#### [Task directions]
Your answer should be the lines below from the one with "[697,382,726,392] Liste ->" to the one with "[645,399,791,410] [277,416,499,426] sortiert, sodass", both included, given again exactly and with nothing added.

#### [Supplied records]
————

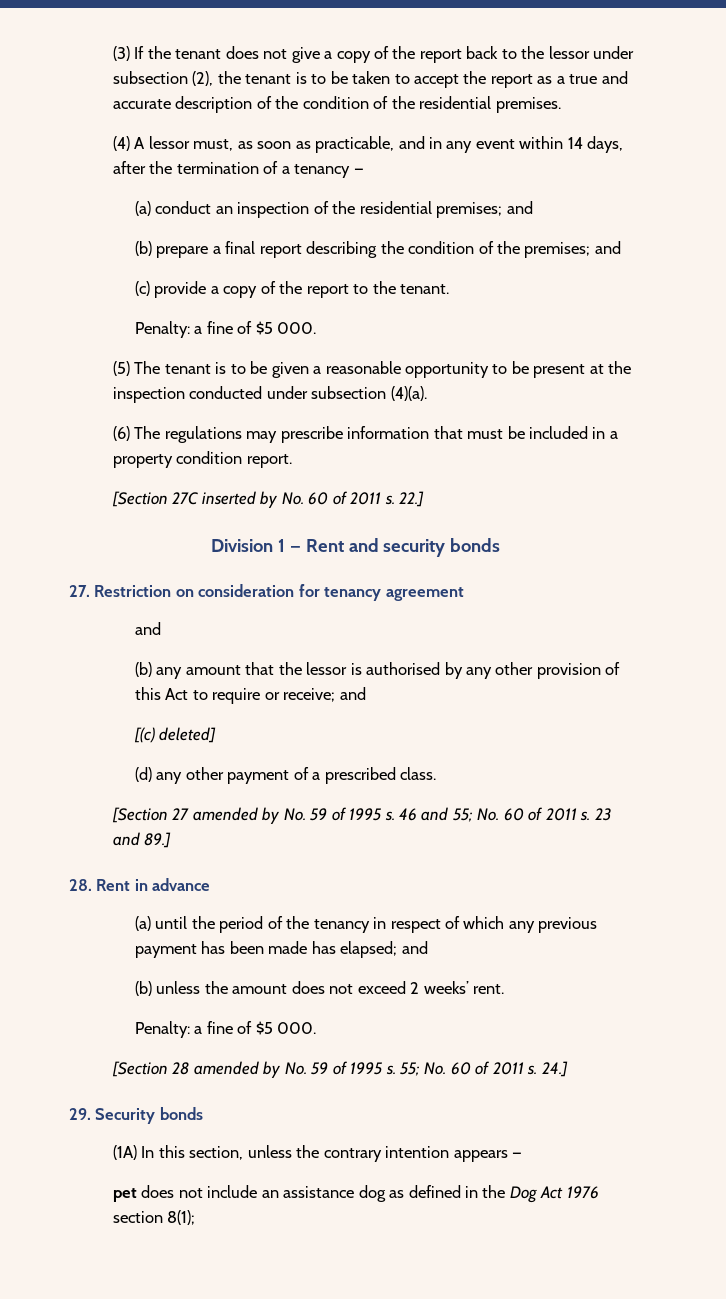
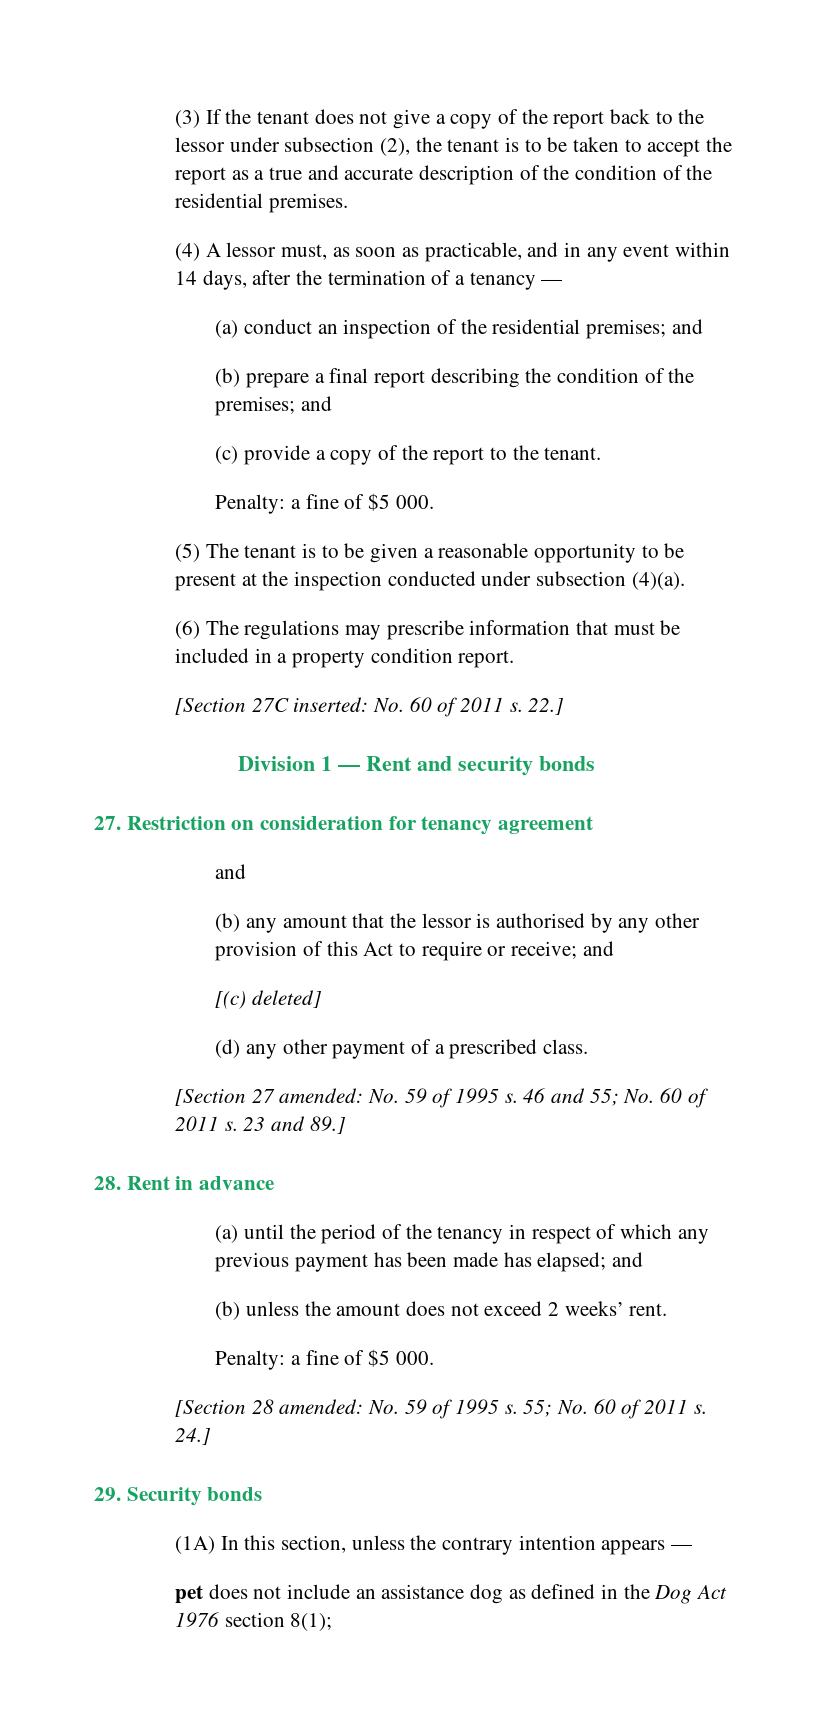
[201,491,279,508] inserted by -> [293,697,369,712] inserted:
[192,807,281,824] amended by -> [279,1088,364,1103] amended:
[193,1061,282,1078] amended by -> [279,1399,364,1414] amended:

————

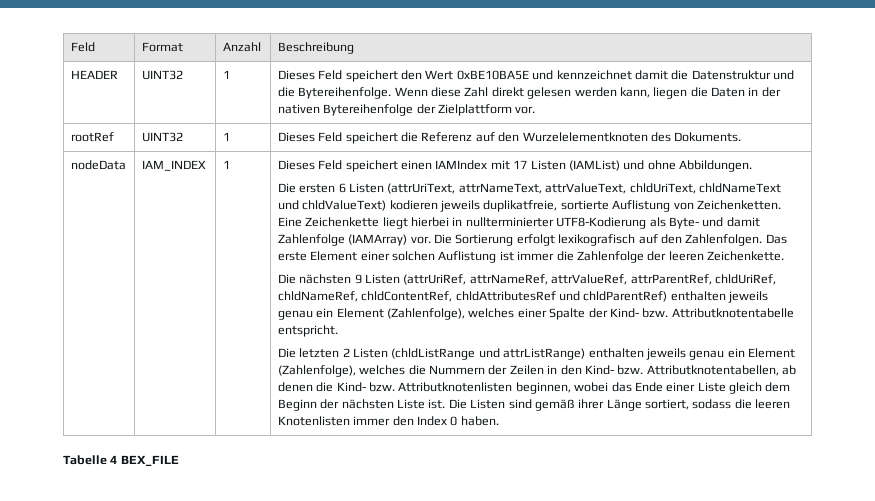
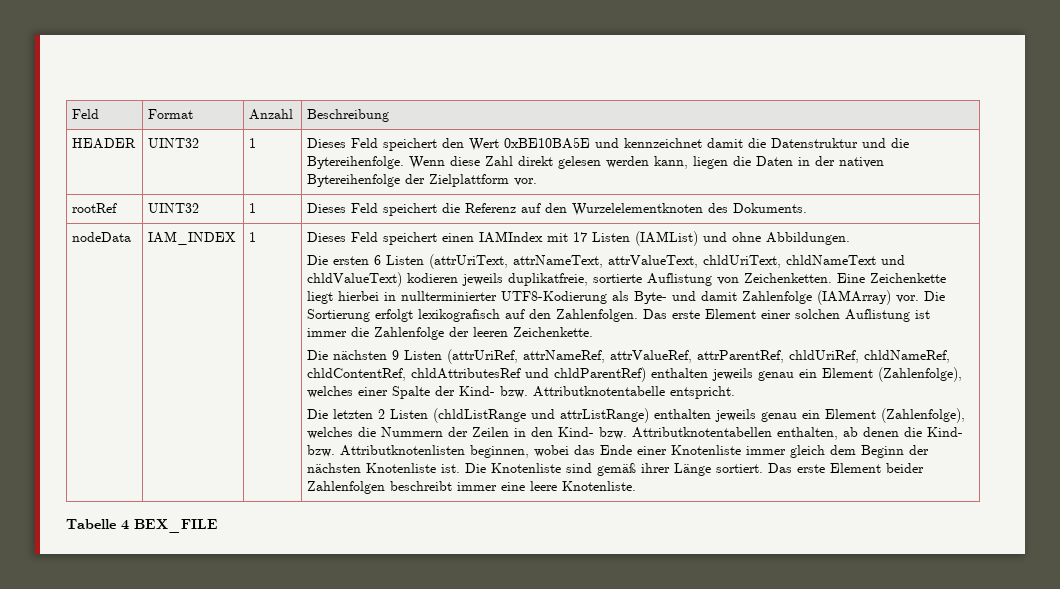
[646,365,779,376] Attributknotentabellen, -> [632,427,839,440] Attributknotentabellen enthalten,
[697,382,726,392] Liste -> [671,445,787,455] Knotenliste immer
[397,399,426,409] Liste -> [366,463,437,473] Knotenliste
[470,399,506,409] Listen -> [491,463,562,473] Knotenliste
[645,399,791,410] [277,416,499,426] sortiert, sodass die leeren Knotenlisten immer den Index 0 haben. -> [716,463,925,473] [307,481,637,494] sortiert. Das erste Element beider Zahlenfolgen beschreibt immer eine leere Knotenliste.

————

#### [Expected answer]
[697,382,726,392] Liste -> [671,445,787,455] Knotenliste immer
[397,399,426,409] Liste -> [366,463,437,473] Knotenliste
[470,399,506,409] Listen -> [491,463,562,473] Knotenliste
[645,399,791,410] [277,416,499,426] sortiert, sodass die leeren Knotenlisten immer den Index 0 haben. -> [716,463,925,473] [307,481,637,494] sortiert. Das erste Element beider Zahlenfolgen beschreibt immer eine leere Knotenliste.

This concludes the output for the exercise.